> **ЦЕЛЬ ЗАДАНИЯ**:
Допишите следующую часть приведенного ниже интервью о византийском стиле, начав сразу после его последнего предложения.

> **ТЕКСТ СТРАНИЦЫ**:
Интервью директора Центра восточнохристианской культуры
Алексея Лидова “Независимой газете” (НГ 25.08.99)
— Алексей Михайлович, восточноевропейская идентичность включает идентичность образную, стилистическую — художественное единство как в самых древних, так и в новейших видах искусства. Пребывая в ожидании большого стиля, мы забываем предположить, в каких духовно-географических границах возможен его генезис. Что если это именно границы поствизантийского пространства? По некоторым признакам, ключи к образному его решению лежат на Южном Кавказе. Я имею в виду, прежде всего, архитектуру Александра Таманяна, его товарищей и последователей, которые под предлогом сталинской реконструкции Еревана создали фрагментами византийский имперский город, — и армяно-грузинский кинематограф Сергея Параджанова, который не случайно оставил наследие и наследников на Украине, то есть в другой части Восточной Европы.
— Я начну ответ с общего тезиса: к сожалению, византийский стиль в ситуации Нового времени абсолютно идеологизирован. Он вырастал не из духовных интенций культуры, а из центральных идеологем, как симфония священства и царства по версии эпохи Николая I. Надежда на тотальную стилистическую экспансию восточнохристианской культуры представляется мне тем менее плодотворной, чем больше я занимаюсь этой культурой.
Даже в Византии существовала мощная, непрерывно с поздней античности развивавшаяся традиция светской культуры. Мы не всегда помним, что в богохранимом Царьграде, который воспринимался русскими паломниками как святой город, реликварий, второй Иерусалим, улицы и площади были на протяжении всего византийского тысячелетия уставлены античными статуями. Это точно известно: существовал целый жанр описания этих статуй. Рядом со Святой Софией, этим великим литургическим пространством, находился абсолютно светский, живой, часто эротичный, мифологический мир. Все византийцы были пропитаны античностью, и не только потому, что видели ее каждый день, но и потому, что изучали ее в школах. Каждый житель Константинополя имел начальное образование, в которое входили и Гомер, и Эсхил, и Плутарх. Так что в том великом образце, на который предполагаемый стиль может ориентироваться, эти сферы не смешивались и сосуществовали бесконфликтно. Византийские епископы писали комментарии абсолютно светского содержания на античные тексты, то есть выступали как филологи-классики. Это было нормой для интеллектуала, которому назавтра предстояло писать богословский трактат, посвященный, например, полемике с латинянами или любым иным эзотерическим проблемам православия.

> **ИСХОДНЫЕ МАТЕРИАЛЫ**:

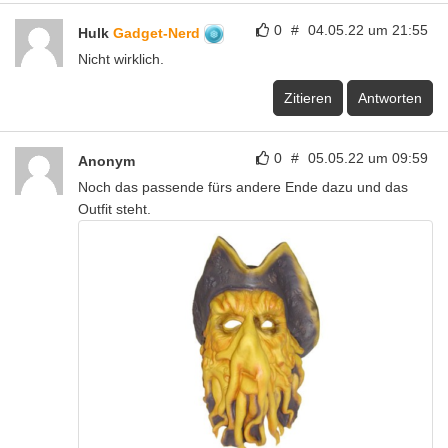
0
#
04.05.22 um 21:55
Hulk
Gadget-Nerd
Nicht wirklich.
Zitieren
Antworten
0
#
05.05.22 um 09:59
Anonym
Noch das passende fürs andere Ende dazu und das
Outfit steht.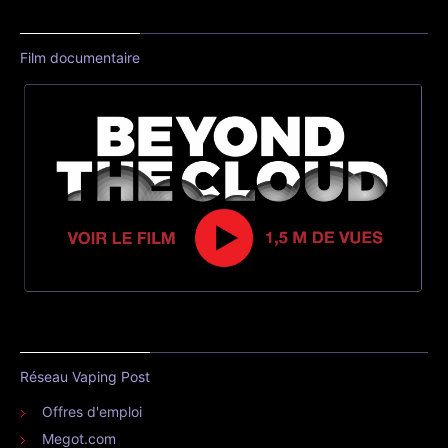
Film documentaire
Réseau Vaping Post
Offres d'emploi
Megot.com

==

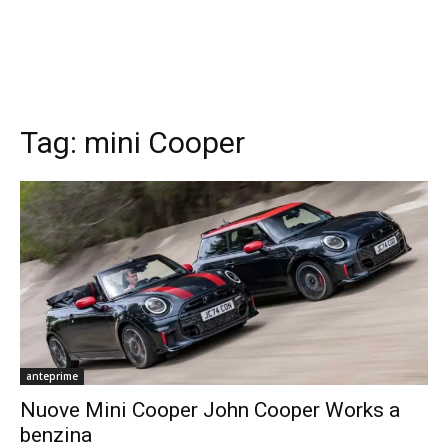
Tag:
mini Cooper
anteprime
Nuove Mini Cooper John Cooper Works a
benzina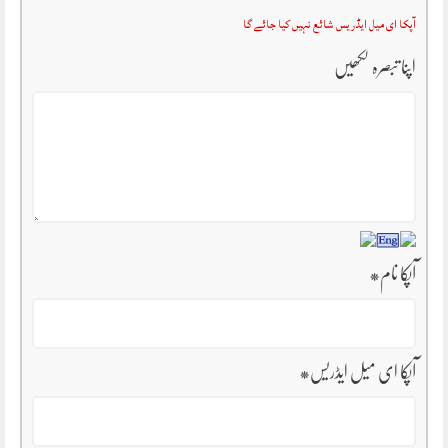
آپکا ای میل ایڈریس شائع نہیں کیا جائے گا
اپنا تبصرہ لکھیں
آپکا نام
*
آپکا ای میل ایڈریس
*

---

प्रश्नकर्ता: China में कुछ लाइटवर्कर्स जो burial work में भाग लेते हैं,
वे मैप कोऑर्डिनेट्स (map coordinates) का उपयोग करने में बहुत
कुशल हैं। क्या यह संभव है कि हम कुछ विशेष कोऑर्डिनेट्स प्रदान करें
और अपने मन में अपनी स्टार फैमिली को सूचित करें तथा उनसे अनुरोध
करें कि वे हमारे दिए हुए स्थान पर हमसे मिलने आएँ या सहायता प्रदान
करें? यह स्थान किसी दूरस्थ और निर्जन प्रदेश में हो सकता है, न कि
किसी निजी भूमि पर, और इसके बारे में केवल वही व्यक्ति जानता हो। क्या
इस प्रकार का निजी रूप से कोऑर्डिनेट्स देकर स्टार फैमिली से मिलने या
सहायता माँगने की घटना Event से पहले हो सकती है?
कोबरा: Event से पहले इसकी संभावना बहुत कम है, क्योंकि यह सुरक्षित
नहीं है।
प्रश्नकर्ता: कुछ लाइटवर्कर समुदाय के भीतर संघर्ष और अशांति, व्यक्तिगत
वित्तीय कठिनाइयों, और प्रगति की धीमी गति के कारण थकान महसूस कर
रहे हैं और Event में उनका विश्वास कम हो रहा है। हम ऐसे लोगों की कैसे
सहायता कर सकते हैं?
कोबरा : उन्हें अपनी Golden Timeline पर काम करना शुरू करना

> **РЕЗУЛЬТАТ НИЖЕ**:
Все-таки русское православие изначально отличалось от византийского. Хотя мы были очень хорошими учениками: переняли главное, переняли быстро и с отличными результатами... — Взяли идею Византии...
— Идею и дух. Но мы не только очистили, мы еще и «обрезали» эту традицию... Характерно, что русская христианская традиция совершенно не восприняла эротическую составляющую византийской культуры, которая присутствует - конечно, в «снятом» виде - даже в греческой иконописи. Это дополнительное выразительное средство, употреблявшееся иногда от противного, живой греческий контекст. У нас эротика ушла в сферу языческой и народной культуры. Но это только пример.
Экстраполяция византийской религиозной идеи и пафоса на всю культуру представляется мне не только неплодотворной, но и опасной. Необходима, так сказать, чистота жанра - по великой евангельской формуле: Богу богово, а кесарю кесарево. И если сейчас богово и кесарево снова хотят смешать, то это потому, что, по большому счету, не имеют ни Бога, ни кесаря.
И если говорить о возможности большого стиля для архитектуры, то необходимы дефиниции: храм - это храм, дворец - это дворец, площадь -это площадь. С чистоты жанра начинается чистота стиля.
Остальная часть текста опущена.